**Source document:**
——————————

Now let's write a bit of code that will produce your prompt. Your prompt should include a few SMS message to be labelled as well as instructions for the LLM.

Some LLMs will also format the output for you as JSON if you ask them, e.g. "Respond in JSON format."

In [None]:
# Replace <MASK> with your code

# Get a few messages and format them as a string
sms_messages_string = get_sms_messages_string(dataset, range(7, 15))

# Construct a query to send to the LLM including the sms messages.
# Ask it to respond in JSON format.
query = <MASK>

print(query)

In [None]:
# Replace <MASK> with your LLMs response

response = <MASK>

In [None]:
# Estimate the accuracy of your classifier by comparing your responses to the labels in the dataset


def get_accuracy(response, dataset, original_indices):
    correct = 0
    total = 0

    for entry_number, prediction in response.items():
        if int(entry_number) not in original_indices:
            continue

        label_id = dataset[int(entry_number)]["label"]
        label = id2label[label_id]

        # If the prediction from the LLM matches the label in the dataset
        # we increment the number of correct predictions.

——————————

**Work to complete:**
a: In the SMS labeling notebook, what range of messages is passed to get_sms_messages_string?
b: Continue the SMS labeling notebook from where it stops.
These entries are separate material, unrelated to the SMS labeling notebook.

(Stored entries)
——————————

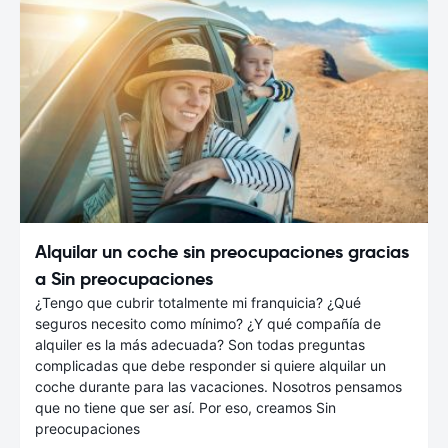
Alquilar un coche sin preocupaciones gracias
a Sin preocupaciones
¿Tengo que cubrir totalmente mi franquicia? ¿Qué
seguros necesito como mínimo? ¿Y qué compañía de
alquiler es la más adecuada? Son todas preguntas
complicadas que debe responder si quiere alquilar un
coche durante para las vacaciones. Nosotros pensamos
que no tiene que ser así. Por eso, creamos Sin
preocupaciones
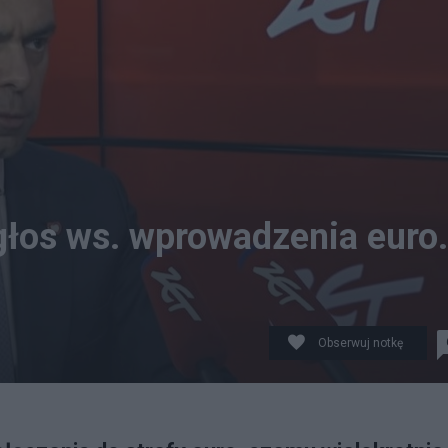
głos ws. wprowadzenia euro.
Obserwuj notkę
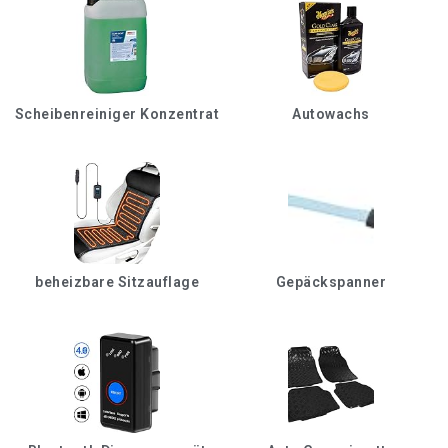
Scheibenreiniger Konzentrat
Autowachs
beheizbare Sitzauflage
Gepäckspanner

——————————

**Outputs in order:**
a: range(7, 15)

b:
        # (Since LLMs do not always produce the same output, we use the
        # lower case version of the strings for comparison)
        if prediction.lower() == label.lower():
            correct += 1

        # increment the total number of predictions
        total += 1

    try:
        accuracy = correct / total
    except ZeroDivisionError:
        print("No matching results found!")
        return

    return round(accuracy, 2)


print(f"Accuracy: {get_accuracy(response, dataset, range(7, 15))}")

That's not bad! (Assuming you used an LLM capable of handling this task)

Surely it won't be correct for every example we throw at it, but it's a great start, especially for not giving it any examples or training data.

We can see that the model is able to distinguish between spam and non-spam messages with a high degree of accuracy. This is a great example of how a foundation model can be used to build a spam email classifier.

## Step 3: Build an improved classifier?

If you provide the LLM with some examples for how to complete a task, it will sometimes improve its performance. Let's try that out here.

In [None]:
# Replace <MASK> with your code that constructs a query to send to the LLM

# Get a few labelled messages and format them as a string
sms_messages_string_w_labels = get_sms_messages_string(
    dataset, range(54, 60), include_labels=True
)

# Get a few unlabelled messages and format them as a string
sms_messages_string_no_labels = get_sms_messages_string(dataset, range(7, 15))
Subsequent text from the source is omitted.